The reading story was less encouraging for the 30% of Hispanic children who did not speak English well enough when they started kindergarten to be given the English reading assessment. By the end of fifth grade, these English language learners not only lagged far behind Whites in reading, they also were well behind the 70% Hispanics who were given the English reading assessment at the start of kindergarten.
The policy brief notes that the ECLS-K data also show that reading and math achievement varies considerably among Hispanics from different national origin groups and by generational status. For example, Hispanics of Cuban, South American and Puerto Rican origin tend to perform at similar levels as Whites in reading and math, while Mexican Americans and Central Americans achieve at lower levels than Whites. Among Mexican Americans, third generation children perform at higher levels than first and second generation youngsters.
The differences in reading and math achievement documented in the studies by Dr. Reardon and Dr. Galindo were strongly related to socioeconomic differences. For example, 36% of Hispanic children were from the lowest socioeconomic status (SES) segment while only 8% of Whites were from this segment. On the other hand, 30% of Whites were in the highest SES group while only 9% of Hispanics were. The 30% of Hispanic children who were not given the English reading assessment at the start of kindergarten were mostly from low SES circumstances. In terms of national origin, the average SES level of children from South American heritage was much higher than the average SES level of children from Central American heritage. Similarly, the average SES level of third generation Mexican Americans was higher than those from first and second generations.
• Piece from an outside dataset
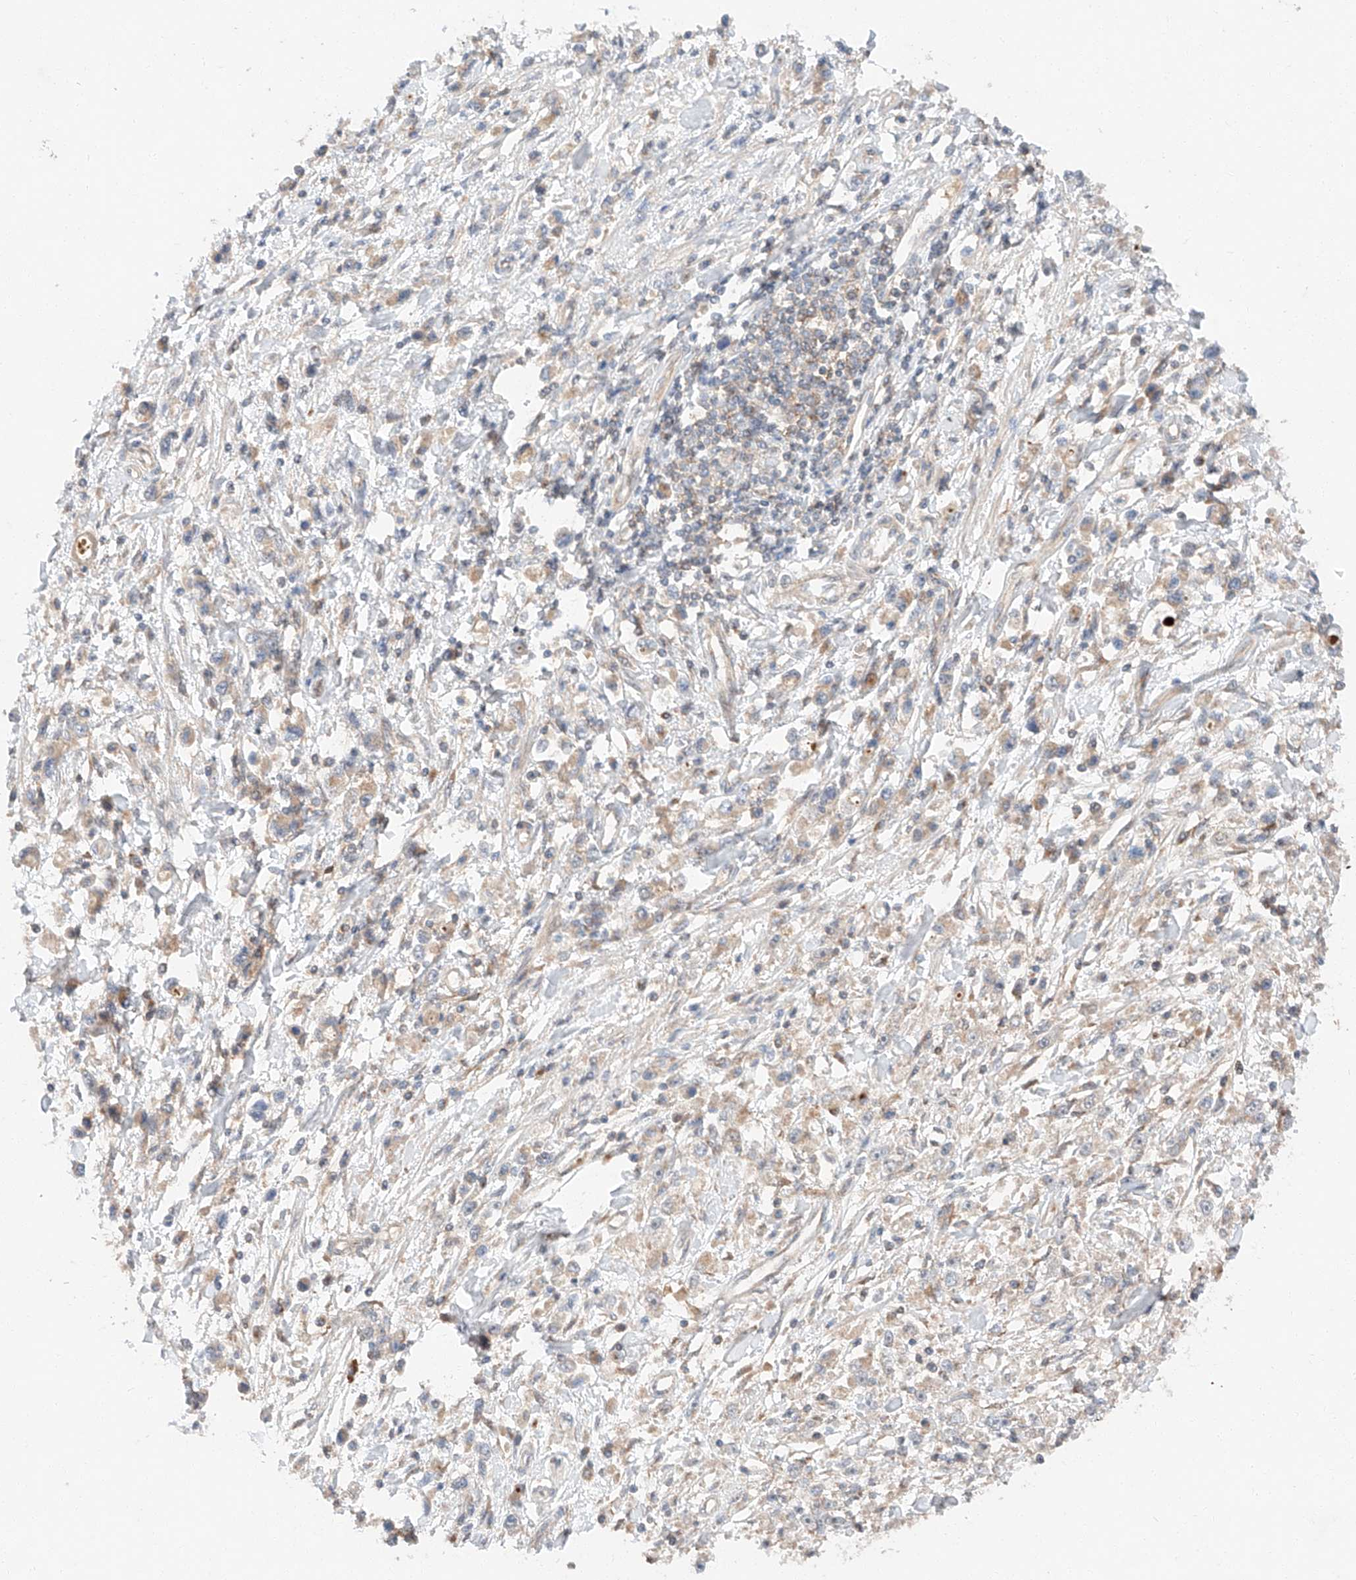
{"staining": {"intensity": "negative", "quantity": "none", "location": "none"}, "tissue": "stomach cancer", "cell_type": "Tumor cells", "image_type": "cancer", "snomed": [{"axis": "morphology", "description": "Adenocarcinoma, NOS"}, {"axis": "topography", "description": "Stomach"}], "caption": "A high-resolution image shows immunohistochemistry staining of stomach adenocarcinoma, which demonstrates no significant expression in tumor cells.", "gene": "XPNPEP1", "patient": {"sex": "female", "age": 59}}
Parent education differences are a major component of the overall SES differences. Among Hispanic children in the lowest SES segment, nearly 64% had parents who had not completed high school and less than one percent had a parent with a college degree. On the other hand, of the Hispanic children in the highest SES segment, 87% had parents who had completed college and only 3% had parents who had not completed high school.
Despite the relationship between SES and achievement, some within-class achievement differences between Whites and Hispanics were found as well. For example, White children had somewhat higher reading readiness scores than Hispanic children within each of the five SES levels used in the analyses. However, by the end of fifth grade, these within-class gaps diminished considerably.
In conclusion, the generally low reading and math readiness and achievement patterns of the large segment of Hispanic youngsters from low SES circumstances support the conclusion that it is essential to expand and improve early childhood education for these youngsters. This is especially important for the many low SES Hispanic children who are English language learners, as they are doing even less well than low SES Hispanic youngsters who speak at least some English when they start school. Finally, the within-class readiness and achievement differences with Whites are evidence that early childhood education expansion and improvement efforts for Hispanics should be designed to serve Hispanic children from all SES levels.